Il y avait la mer et nous avons parlé de voyages. Lad, durant sa vie, accompagné de Malou, n’a cessé de voyager mais le second voyage où il m’emmena, si l’on en croit les apparences eut lieu dans un café, au pied de l’ancienne gare Montparnasse.
J’étais avec mon ami l’ethnologue Jean-Marie Gibbal, avec lequel j’avais fondé la revue EXIT. Il y avait, haut dans le ciel, en équilibre, sur la crête des toits, des ouvriers qui proposaient une enseigne lumineuse. Lad commença à parler de tableaux de Fernand Léger, en comparant la réalité que nous observions, les corps d’hommes, les échafaudages et ce que l’art en avait fait grâce aux couleurs,
aux traits, aux compositions de Léger qu’il admirait pour son œuvre et sa pensée. Très vite, je compris qu’en suivant l’explorateur qu’était Lad, je n’étais plus là où j’étais censé être, sur ma chaise, mais que le voyage mental avait commencé. Je compris que ce que je voyais n’étais pas ce que je voyais. Il ne s’agissait plus d’images et d’objets mais d’espaces et de formes. Il y avait une autre dimension, dimension intérieure qui éclairait tout.
La matière concrète était essentielle mais elle recelait tant de virtualités qu’il fallait se défier de tout « homme unidimensionnel », par exemple celui de la révolution sociale était indispensable mais il ne fallait pas oublier « la révolution des muqueuses », celle des corps sur lesquels l’impasse était impossible, au risque de voir l’ange finir par engendrer une bête destructrice et puritaine.
L’art était, pour Lad, une aventure qui permettait de vivre la manifestation des idées et des formes, la complexité de l’univers. L’art, disait-il, est ce mouvement permanent du réel entre nous et l’autre qu’il faut rendre visible. Plus Lad parlait, plus il posait la question de la matière mais comme Jack London, il rajoutait : « Et puis [il y a] les choses de l’esprit, la pureté et la noblesse de la pensée, l’éclat de la vie intellectuelle 1 ». La vie intellectuelle, en acte, passionnait Lad : d’abord la philosophie
et il avait été un grand lecteur de Lanza del Vasto, des présocratiques, de Marx mais aussi la poésie, celle de Francis Ponge, d’Aragon, de Bernard Noël, de Pablo Neruda dont il fit des tableaux avec certains de ses textes grâce à d’étonnants graphes sur toile, sans oublier la musique et la science.

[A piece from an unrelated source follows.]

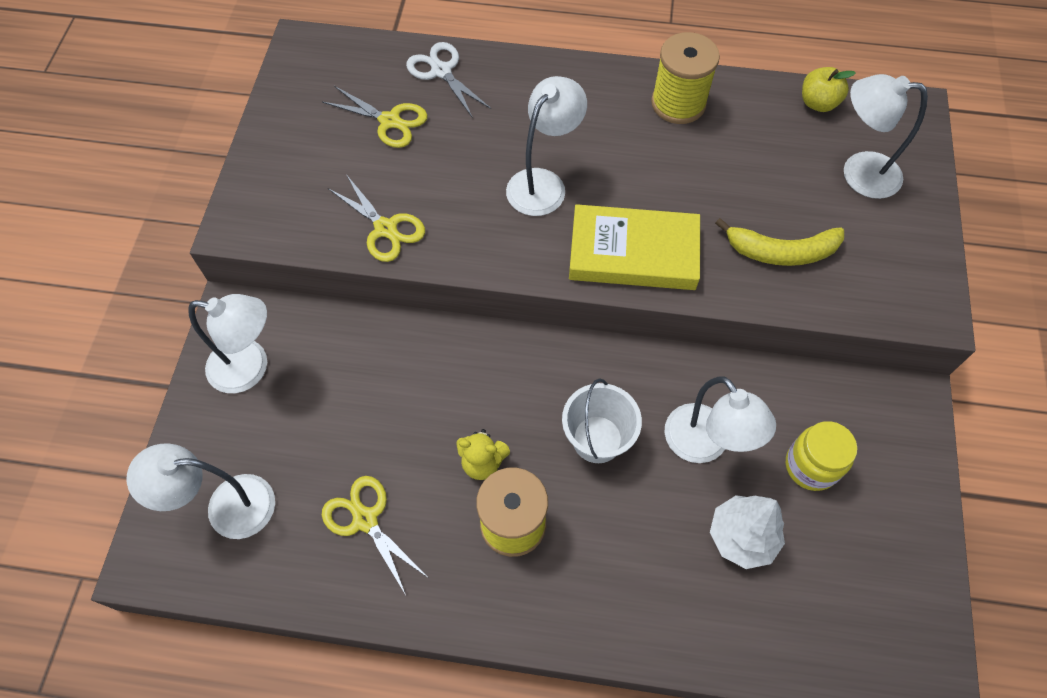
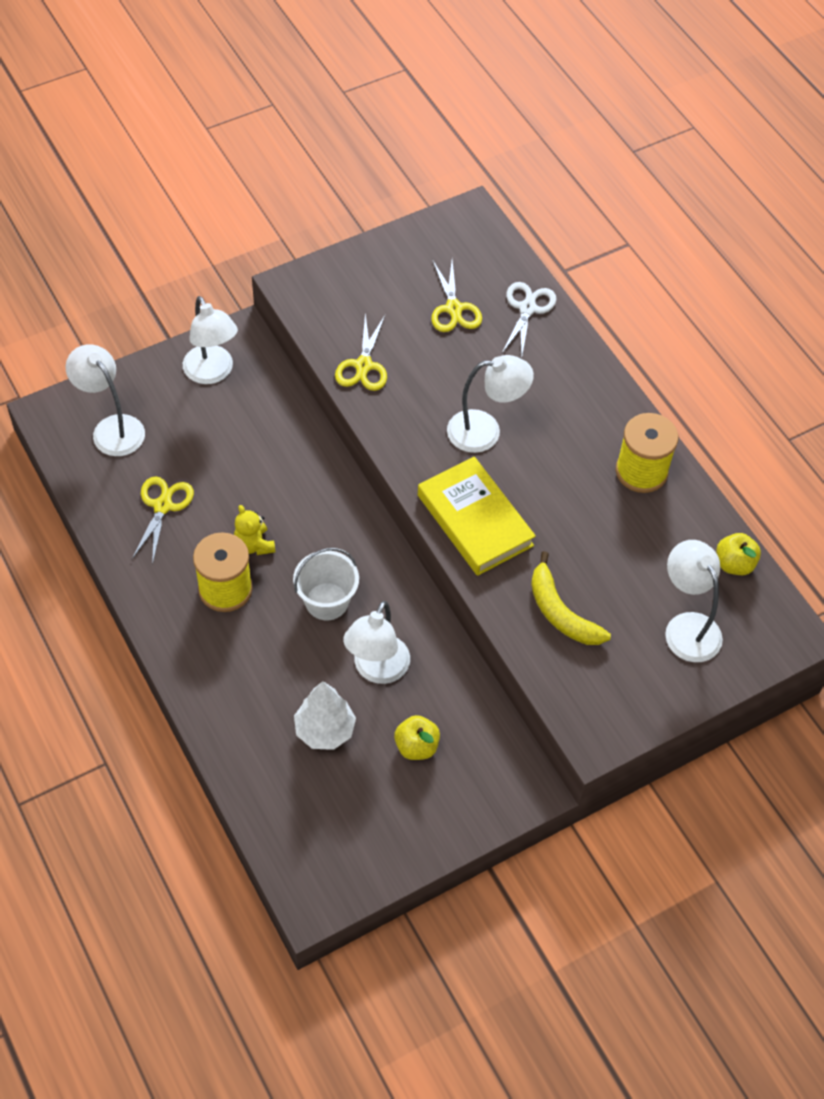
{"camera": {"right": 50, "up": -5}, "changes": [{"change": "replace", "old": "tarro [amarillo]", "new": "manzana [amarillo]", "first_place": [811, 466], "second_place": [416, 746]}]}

Cette rencontre, pour moi, fut une porte ouverte sur les enjeux de la création. Elle m’a permis de choisir l’art, comme voie et outil, pour projeter et inventer le monde, tache si nécessaire, aujourd’hui, afin de « ré-ouvrir » l’espace, devant nous.
L’art était pour lui une esthétique mais aussi une éthique. Lad était d’origine modeste et les ouvriers, au-dessus de nous ce jour-là, lui étaient proches. Ils occupaient sans cesse sa pensée. Lad peignait pour tous mais particulièrement pour eux. L’art mettait en jeu l’expérience de l’altérité. L’art est une autre manière d’être. En un mot, l’art est « un autre » pour l’autre. Il n’est pas déjà écrit, c’est pour cela qu’il n’est possible que grâce à l’exercice de la liberté. L’art est une affaire d’hommes libres qui se reconnaissent et, peut-être, se comprennent. Libre, Kijno le fut. Il était l’incarnation de ce choix existentiel mais il était aussi l’acteur d’une utopie libertaire qu’il imaginait chaque jour. Je pense parfois à Cervantes et Don Quichotte ou, plus encore, au Cyrano de Bergerac d’Edmond Rostand qui dit « Non merci ! Non merci ! Non merci ! » à un certain monde de l’art et du pouvoir
pour préférer : « …chanter, rêver, rire, passer, être seul, être libre, avoir l’œil qui regarde bien… 2 »
Ce jour-là dans un café de Montparnasse, Lad Kijno, avec sa passion, sa culture vive, la mobilité de son esprit, sa générosité avait décidé, comme il le fit avec d’autres tel Robert Combas, de me faire un très beau cadeau : m’emporter au cœur de l’expérience de l’art et me permettre d’« avoir l’œil
qui regarde bien ».
« Oui ! Merci ! »
1 Jack London, Ce que la vie signifie pour moi, Paris,
Les Éditions du Sonneur, 2015 [1906], p. 16.
2 Edmond Rostand, Cyrano de Bergerac, 1897, acte II, scène 8.